* **DATASET RECORDS**:
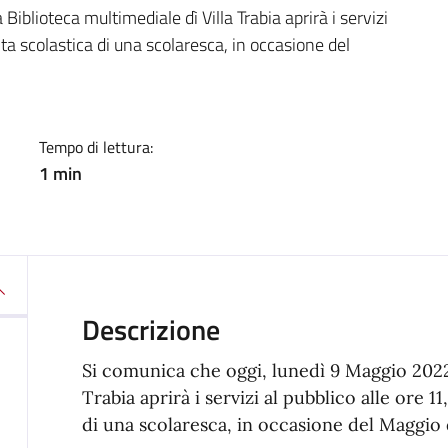
a
iblioteca multimediale dì Villa Trabia aprirà i servizi
ita scolastica di una scolaresca, in occasione del
Tempo di lettura:
1 min
Descrizione
Si comunica che oggi, lunedì 9 Maggio 2022,
Trabia aprirà i servizi al pubblico alle ore 11
di una scolaresca, in occasione del Maggio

* **ASSIGNMENT**:
Lines containing the word "servizi" are to be located in the entries and copied.

* **OUTPUT OF THE TASK**:
iblioteca multimediale dì Villa Trabia aprirà i servizi
Trabia aprirà i servizi al pubblico alle ore 11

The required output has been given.